# BellaPronto Capsules



## ahirsty (Jan 9, 2014)

I'm receiving machine which happens to include a pod adapter for Bella Barista's BellaPronto Capsules. I was wondering if anyone has had any experience with these?

How do they stack up to other commercial capsules? If they produce a serviceable coffee they could be useful when time is short.

Cheers


----------



## hotmetal (Oct 31, 2013)

When you say adaptor, do you mean like an alternative basket or a conversion kit? Some machines can swap easily between the two I believe, whereas others require replacing half the group if I understand correctly.


----------



## 4085 (Nov 23, 2012)

BB have their own system, which is just a pf handle with an adapter in. They sell their own capsules but are shortly changing suppliers for these so expect the quality to go up. They also do a. 7gm capsule a s opposed to the usual 5


----------



## ahirsty (Jan 9, 2014)

The adapter fits into a bottomless portafilter I believe.


----------



## DavidBondy (Aug 17, 2010)

ahirsty said:


> I'm receiving machine which happens to include a pod adapter for Bella Barista's BellaPronto Capsules. I was wondering if anyone has had any experience with these?
> 
> How do they stack up to other commercial capsules? If they produce a serviceable coffee they could be useful when time is short.
> 
> Cheers


I had the BB pod system when I had an ECM machine. It is ok but no more than ok.

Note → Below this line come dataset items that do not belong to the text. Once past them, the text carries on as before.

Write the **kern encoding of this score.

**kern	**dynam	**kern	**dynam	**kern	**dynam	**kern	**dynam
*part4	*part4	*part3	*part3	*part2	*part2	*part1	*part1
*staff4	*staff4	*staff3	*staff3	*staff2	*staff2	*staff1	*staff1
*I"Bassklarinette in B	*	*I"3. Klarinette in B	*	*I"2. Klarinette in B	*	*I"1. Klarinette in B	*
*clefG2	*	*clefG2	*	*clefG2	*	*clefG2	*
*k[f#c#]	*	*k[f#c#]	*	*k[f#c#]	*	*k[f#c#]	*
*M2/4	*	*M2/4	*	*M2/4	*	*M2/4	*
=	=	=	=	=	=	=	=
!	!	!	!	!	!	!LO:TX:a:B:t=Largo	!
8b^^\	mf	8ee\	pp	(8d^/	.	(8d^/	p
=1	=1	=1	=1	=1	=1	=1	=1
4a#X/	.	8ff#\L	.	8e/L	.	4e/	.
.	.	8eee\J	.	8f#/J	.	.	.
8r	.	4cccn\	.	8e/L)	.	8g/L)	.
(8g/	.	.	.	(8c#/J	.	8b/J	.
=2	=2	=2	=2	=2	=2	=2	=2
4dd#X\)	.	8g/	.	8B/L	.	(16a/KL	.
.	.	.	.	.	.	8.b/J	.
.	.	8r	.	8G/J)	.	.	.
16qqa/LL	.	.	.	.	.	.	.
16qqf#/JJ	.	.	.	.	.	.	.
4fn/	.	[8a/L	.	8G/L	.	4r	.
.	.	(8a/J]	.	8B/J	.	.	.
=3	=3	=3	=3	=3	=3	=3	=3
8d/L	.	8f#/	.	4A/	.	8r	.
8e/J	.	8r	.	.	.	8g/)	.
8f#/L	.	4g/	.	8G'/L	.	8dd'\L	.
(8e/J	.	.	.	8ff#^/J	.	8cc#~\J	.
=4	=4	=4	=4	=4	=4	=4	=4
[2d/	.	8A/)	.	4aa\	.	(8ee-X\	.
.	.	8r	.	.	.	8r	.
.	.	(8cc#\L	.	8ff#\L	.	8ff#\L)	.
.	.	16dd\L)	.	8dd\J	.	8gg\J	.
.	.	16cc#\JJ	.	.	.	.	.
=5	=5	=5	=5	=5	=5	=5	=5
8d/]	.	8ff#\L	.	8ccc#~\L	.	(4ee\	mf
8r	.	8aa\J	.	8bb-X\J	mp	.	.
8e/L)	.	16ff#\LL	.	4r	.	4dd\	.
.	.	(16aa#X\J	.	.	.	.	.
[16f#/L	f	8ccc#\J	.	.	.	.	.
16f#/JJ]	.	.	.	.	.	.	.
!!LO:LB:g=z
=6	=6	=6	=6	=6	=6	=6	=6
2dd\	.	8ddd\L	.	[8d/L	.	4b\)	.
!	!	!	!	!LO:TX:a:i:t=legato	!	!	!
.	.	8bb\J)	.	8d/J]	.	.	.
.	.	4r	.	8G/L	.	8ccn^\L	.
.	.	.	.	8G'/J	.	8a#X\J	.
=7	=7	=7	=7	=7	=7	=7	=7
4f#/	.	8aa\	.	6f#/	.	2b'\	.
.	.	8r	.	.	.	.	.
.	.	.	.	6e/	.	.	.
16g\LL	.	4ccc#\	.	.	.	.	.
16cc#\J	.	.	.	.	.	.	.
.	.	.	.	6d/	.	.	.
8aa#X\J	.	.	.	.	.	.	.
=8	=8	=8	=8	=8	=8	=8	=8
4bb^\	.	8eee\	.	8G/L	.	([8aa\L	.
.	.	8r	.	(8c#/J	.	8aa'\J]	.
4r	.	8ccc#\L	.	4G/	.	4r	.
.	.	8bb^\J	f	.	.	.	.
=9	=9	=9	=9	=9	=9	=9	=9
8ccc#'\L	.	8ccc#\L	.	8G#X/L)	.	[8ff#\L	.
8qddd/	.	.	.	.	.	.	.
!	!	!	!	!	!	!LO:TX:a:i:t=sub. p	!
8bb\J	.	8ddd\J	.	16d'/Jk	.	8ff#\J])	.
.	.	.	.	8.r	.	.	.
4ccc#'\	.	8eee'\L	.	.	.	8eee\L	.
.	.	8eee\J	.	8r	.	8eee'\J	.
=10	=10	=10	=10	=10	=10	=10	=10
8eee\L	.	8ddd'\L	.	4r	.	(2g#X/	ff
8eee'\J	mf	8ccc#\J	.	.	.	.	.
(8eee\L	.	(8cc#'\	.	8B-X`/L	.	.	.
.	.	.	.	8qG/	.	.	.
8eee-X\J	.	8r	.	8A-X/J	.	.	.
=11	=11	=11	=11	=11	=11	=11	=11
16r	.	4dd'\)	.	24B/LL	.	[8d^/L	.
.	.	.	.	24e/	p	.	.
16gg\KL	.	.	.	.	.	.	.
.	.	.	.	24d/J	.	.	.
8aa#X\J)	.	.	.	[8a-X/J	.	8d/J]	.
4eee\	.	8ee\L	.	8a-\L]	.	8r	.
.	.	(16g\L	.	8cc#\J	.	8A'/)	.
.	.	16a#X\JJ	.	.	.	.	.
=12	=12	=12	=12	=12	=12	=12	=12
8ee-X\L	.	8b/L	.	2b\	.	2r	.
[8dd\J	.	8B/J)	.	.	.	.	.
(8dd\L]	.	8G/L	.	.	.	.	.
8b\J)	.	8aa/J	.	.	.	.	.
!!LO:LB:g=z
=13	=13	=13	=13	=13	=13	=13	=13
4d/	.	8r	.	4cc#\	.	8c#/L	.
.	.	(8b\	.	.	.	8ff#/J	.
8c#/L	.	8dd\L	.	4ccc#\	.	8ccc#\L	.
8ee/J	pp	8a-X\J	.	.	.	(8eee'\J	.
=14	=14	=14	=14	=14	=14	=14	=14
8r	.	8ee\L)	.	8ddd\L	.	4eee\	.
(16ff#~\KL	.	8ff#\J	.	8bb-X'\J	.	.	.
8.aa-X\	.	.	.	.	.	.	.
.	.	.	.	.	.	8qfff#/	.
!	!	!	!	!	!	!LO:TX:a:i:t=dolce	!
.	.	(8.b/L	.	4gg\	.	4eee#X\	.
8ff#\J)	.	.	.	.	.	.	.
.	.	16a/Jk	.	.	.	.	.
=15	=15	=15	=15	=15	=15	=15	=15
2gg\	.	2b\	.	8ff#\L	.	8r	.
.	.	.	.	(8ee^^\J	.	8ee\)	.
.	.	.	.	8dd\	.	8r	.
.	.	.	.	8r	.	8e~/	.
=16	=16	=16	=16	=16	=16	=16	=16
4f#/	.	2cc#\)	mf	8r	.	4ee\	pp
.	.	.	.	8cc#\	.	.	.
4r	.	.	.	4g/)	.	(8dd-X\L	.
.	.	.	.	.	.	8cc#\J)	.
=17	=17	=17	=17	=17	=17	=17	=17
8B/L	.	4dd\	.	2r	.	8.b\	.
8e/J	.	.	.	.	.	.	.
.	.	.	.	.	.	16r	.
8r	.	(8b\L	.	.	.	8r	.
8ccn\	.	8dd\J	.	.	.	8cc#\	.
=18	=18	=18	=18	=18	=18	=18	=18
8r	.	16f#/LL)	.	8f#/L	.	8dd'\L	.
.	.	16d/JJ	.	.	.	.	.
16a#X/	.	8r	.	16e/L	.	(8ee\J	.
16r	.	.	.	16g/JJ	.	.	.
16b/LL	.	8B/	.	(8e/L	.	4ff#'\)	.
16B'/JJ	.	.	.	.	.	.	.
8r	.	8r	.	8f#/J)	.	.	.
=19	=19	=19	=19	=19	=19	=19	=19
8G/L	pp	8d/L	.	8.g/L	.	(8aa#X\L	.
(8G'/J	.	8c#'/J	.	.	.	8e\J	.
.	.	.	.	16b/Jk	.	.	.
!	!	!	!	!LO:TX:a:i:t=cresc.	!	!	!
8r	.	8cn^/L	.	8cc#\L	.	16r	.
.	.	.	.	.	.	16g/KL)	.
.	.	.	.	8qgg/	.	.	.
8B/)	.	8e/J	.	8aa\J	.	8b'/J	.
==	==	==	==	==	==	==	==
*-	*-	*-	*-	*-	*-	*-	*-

I used it quite often for decaf as the coffee was acceptable - not great but acceptable. The normal coffee was not to my taste.

Also, they had a problem, I believe with the pods themselves. They may have resolved it now but it was taking about 90sec to make a double. Claudette told me that they had a problem but I never pursued it.

Suffice to say, I gave the adapter and 100 pods away to the buyer of my ECM machine, I have never repurchased and have no plans to.

It is though, IMHO, a great idea!

David


----------